• [ACTIVITY LIST]:
• a. Retype the passage from "Magical quotes Valie" to "Austrian Cultural Forum." in the article about the performance piece Magical.
• b. Extend the article about the performance piece Magical, starting after its last sentence.

• [DOCUMENT EXCERPT]:
++++++++
Every year the New York Coil Festival features the most innovative dance and performance productions from all over the world. This year, the Austrian contribution was Anne Juren and Annie Dorsen's Magical, an homage to recent feminist cultural history of the female body, lauded by both the Village Voice and The New York Times.
Magical quotes Valie Export's iconic Aktionshose: Genitalpanik from 1969 as well as Yoko Ono's performance, Cut Piece, in which she lets the audience cut the clothes from her body until she is naked. The piece also contains a nod to Marina Abramovic, who auto-aggressively cut her own flesh until she bled.
The Austro-French performer Anne Juren, who lives and works in Vienna, developed this performance three years ago with the New York choreographer Annie Dorsen, for a production commissioned by Szene Salzburg and Impulstanzfestival and supported by the Austrian Cultural Forum.
Magical has been performed more than 40 times around the world, providing further proof that the Austrian dance and performance scene has been able to draw international attention for quite some time. In 2012, the Cultural Forum invited Saskia Hölbling, Anna Mendelssohn, and Doris Uhlich, among others, to perform in New York. All this traces back to a partnership with the dance platform Movement Research, which has enabled the ACFNY to present Austrian artists in the legendary "Monday Series" at NYC's Judson Memorial Church – the holy grail of modern expressionist dance, as it were.
++++++++
• [AVAILABLE DATA]:
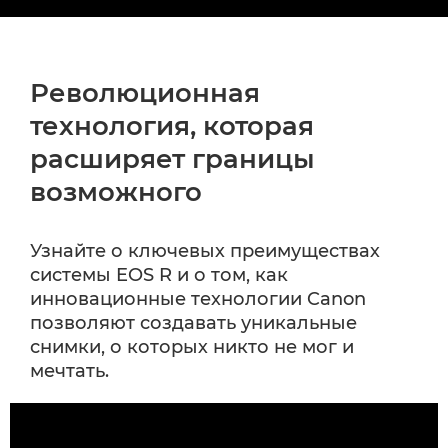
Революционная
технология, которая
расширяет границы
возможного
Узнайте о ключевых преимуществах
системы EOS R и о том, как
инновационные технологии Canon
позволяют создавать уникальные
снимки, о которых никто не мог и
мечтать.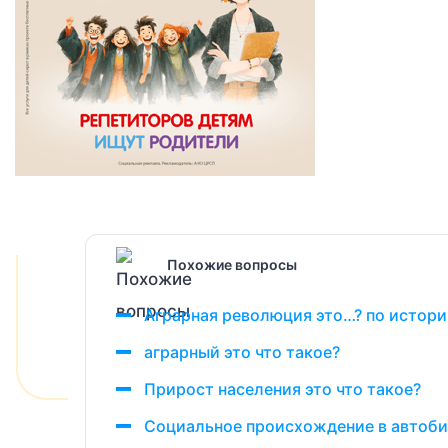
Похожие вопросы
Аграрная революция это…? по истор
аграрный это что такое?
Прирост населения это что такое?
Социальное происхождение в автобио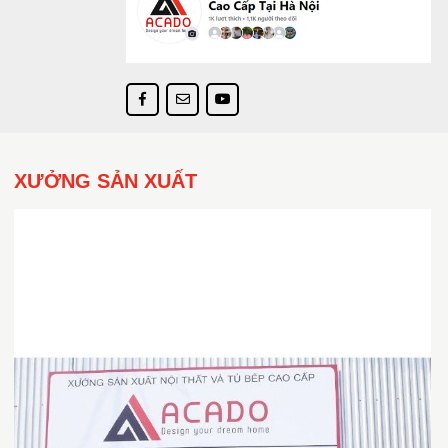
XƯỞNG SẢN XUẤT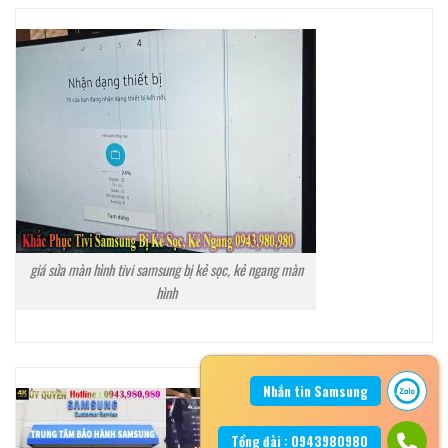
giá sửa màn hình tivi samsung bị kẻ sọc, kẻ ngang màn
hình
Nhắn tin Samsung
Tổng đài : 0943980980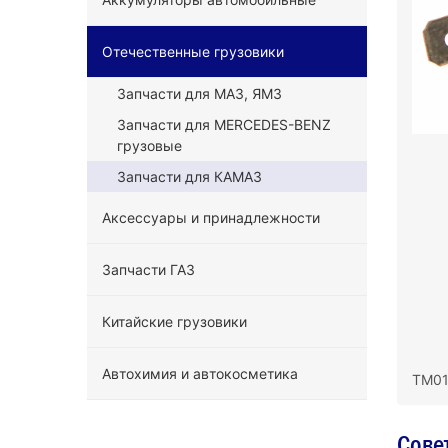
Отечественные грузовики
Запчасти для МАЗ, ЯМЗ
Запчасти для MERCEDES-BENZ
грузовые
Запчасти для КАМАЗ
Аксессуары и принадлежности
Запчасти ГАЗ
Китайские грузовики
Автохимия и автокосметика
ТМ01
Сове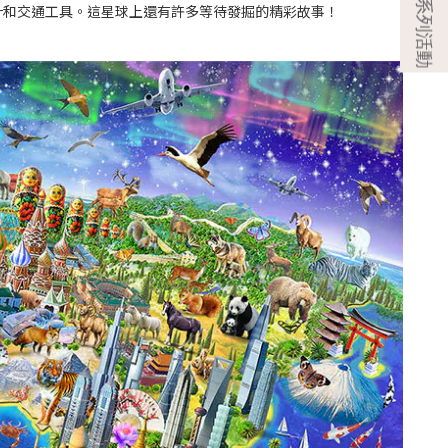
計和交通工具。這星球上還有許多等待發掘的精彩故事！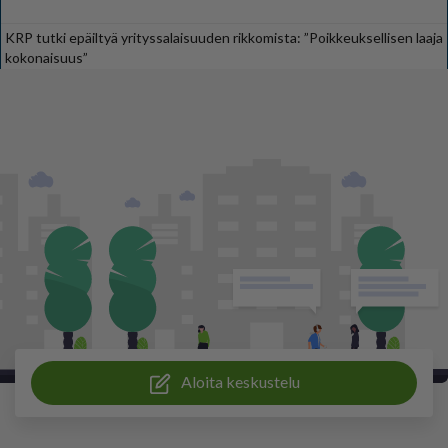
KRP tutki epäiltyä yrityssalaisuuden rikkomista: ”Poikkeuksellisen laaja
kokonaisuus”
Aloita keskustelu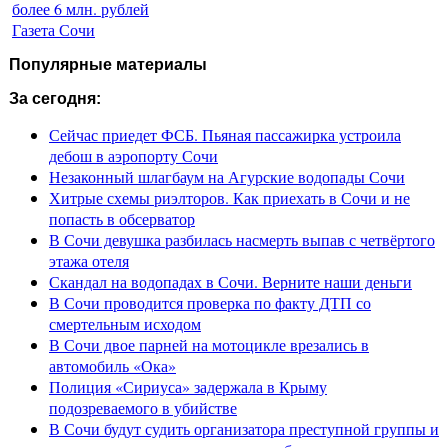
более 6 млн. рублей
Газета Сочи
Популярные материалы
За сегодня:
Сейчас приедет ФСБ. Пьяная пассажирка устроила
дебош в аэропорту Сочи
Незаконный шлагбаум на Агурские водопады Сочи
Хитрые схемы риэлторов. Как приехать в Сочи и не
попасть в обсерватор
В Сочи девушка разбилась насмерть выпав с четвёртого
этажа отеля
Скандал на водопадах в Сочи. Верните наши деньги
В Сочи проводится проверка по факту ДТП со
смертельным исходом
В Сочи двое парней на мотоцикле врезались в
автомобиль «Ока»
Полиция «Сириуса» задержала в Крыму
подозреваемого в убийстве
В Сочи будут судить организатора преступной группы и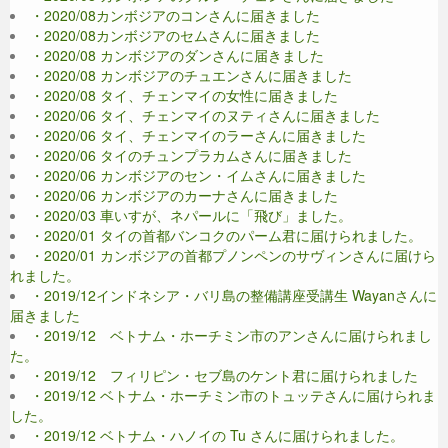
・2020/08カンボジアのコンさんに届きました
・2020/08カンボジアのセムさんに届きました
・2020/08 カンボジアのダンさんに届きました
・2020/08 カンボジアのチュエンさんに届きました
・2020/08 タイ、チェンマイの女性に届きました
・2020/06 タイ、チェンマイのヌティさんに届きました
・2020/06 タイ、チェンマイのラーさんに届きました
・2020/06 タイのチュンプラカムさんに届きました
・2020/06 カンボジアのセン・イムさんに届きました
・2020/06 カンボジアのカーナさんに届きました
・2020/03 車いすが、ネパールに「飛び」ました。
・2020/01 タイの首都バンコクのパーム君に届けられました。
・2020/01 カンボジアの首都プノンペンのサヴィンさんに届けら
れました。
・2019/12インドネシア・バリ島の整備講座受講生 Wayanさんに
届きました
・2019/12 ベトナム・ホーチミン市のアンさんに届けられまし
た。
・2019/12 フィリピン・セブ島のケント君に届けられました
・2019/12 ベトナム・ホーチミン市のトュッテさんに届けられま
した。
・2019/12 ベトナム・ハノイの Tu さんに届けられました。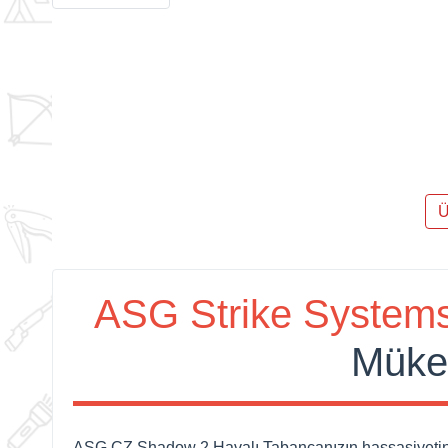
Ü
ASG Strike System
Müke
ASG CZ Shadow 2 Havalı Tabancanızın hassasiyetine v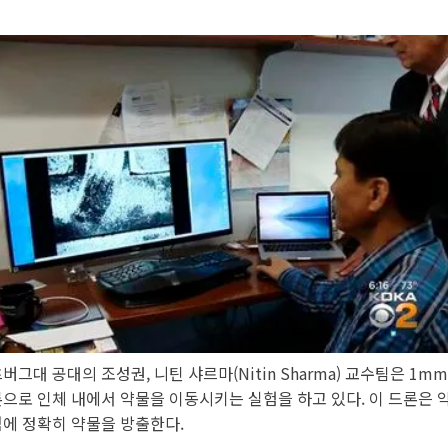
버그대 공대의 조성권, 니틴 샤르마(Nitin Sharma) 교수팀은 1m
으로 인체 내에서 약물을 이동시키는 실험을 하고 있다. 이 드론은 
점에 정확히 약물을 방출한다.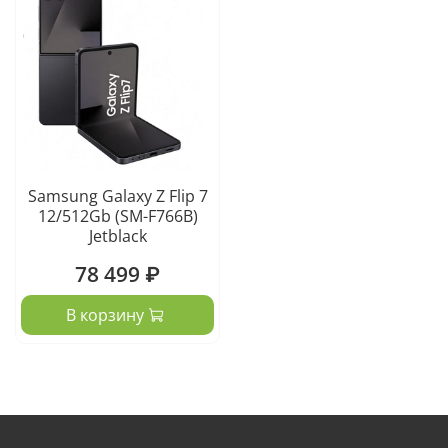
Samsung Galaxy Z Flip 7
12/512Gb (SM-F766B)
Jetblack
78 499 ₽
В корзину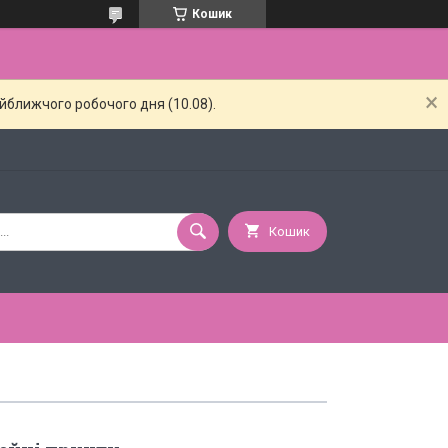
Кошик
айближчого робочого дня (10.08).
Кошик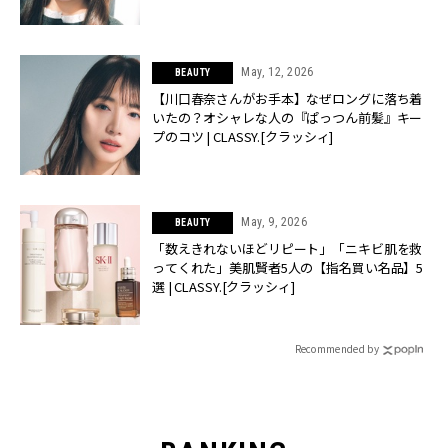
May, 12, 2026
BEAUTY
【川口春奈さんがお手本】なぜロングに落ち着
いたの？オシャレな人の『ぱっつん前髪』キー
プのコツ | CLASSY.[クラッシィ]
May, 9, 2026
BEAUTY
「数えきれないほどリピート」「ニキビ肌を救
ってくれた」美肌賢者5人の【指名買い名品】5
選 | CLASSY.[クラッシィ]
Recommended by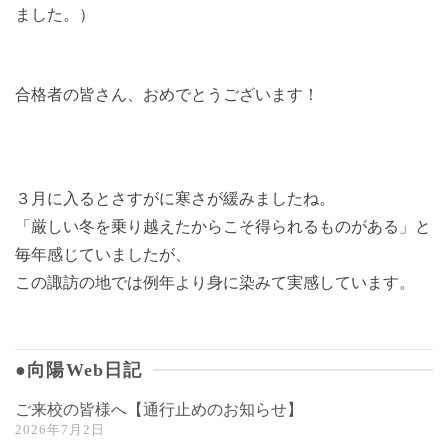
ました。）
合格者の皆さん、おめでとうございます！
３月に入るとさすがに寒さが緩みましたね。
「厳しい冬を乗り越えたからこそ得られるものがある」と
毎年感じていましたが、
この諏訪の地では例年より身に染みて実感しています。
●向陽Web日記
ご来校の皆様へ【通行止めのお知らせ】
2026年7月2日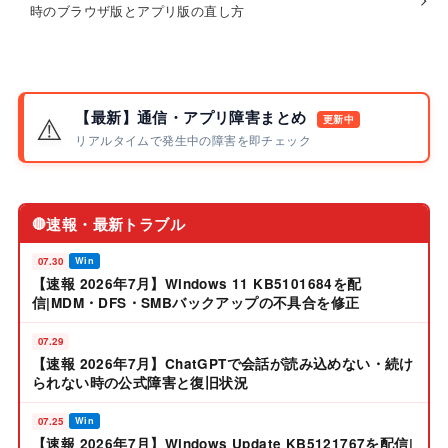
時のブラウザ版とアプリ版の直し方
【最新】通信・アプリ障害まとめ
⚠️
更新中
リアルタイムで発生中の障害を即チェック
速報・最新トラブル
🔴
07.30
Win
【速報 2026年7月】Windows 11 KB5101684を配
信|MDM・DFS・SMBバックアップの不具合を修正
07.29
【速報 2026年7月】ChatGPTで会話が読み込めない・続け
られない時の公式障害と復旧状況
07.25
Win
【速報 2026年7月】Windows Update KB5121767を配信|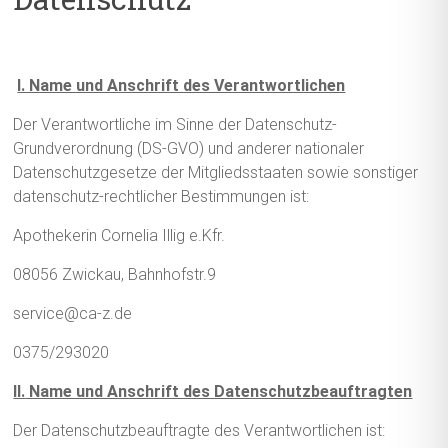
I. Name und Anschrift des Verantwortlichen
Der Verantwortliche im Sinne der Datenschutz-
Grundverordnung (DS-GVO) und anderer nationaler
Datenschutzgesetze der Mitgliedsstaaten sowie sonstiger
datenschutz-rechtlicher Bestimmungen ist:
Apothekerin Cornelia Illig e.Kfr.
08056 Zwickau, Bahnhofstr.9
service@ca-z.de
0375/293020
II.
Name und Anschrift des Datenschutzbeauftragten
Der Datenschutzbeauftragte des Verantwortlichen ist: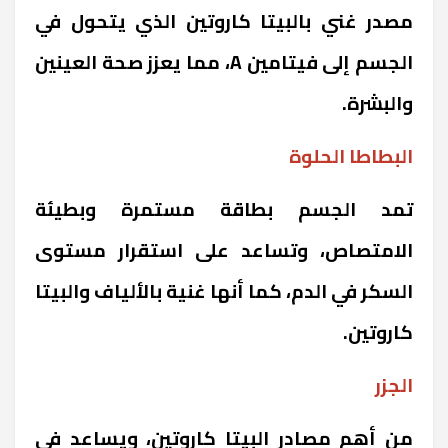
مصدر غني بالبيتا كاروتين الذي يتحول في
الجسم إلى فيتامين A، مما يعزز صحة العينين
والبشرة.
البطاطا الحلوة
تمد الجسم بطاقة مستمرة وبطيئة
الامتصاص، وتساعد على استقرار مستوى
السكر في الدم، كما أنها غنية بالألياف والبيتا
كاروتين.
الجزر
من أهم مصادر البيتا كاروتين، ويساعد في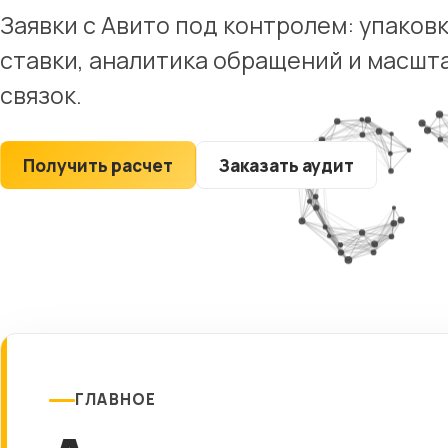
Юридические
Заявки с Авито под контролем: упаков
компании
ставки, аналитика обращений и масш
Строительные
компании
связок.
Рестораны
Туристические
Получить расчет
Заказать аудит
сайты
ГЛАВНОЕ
++++++++
• [ANSWERS GIVEN]:
• a.
Magical quotes Valie Export's iconic Aktionshose: Genitalpanik from 1969 as well as Yoko Ono's performance, Cut Piece, in which she lets the audience cut the clothes from her body until she is naked. The piece also contains a nod to Marina Abramovic, who auto-aggressively cut her own flesh until she bled.
The Austro-French performer Anne Juren, who lives and works in Vienna, developed this performance three years ago with the New York choreographer Annie Dorsen, for a production commissioned by Szene Salzburg and Impulstanzfestival and supported by the Austrian Cultural Forum.

• b.
Presenting dance and performance – which is currently a focal point of Austrian cultural diplomacy – is as much a part of the Austrian Cultural Forum's day-to-day endeavors as is organizing concerts, curating exhibitions, planning panel discussions, and maintaining the only Austriaca library in North America. The results are often wonderful and creative combinations in collaborative practice: We were, for instance, able to bring together Austrian composer Bernhard Lang and choreographer/dancer Silke Grabinger. They created a nearly hour-long piece "Moving Architecture," dedicated to our building, and premiered it on the occasion of our tenth anniversary. In the performance, Grabinger managed not only to be the soloist of the piece, but also to coax an entire musical ensemble to move to the sounds. She has since been invited to present her work at Movement Research as well.
This short glimpse into dance is meant to present but a small excerpt of the Ministry of Foreign Affairs' and the Austrian Cultural Forum's dedicated work towards giving young emerging artists who are still unknown in the United States an opportunity to present themselves to an American audience. (Andreas Stadler)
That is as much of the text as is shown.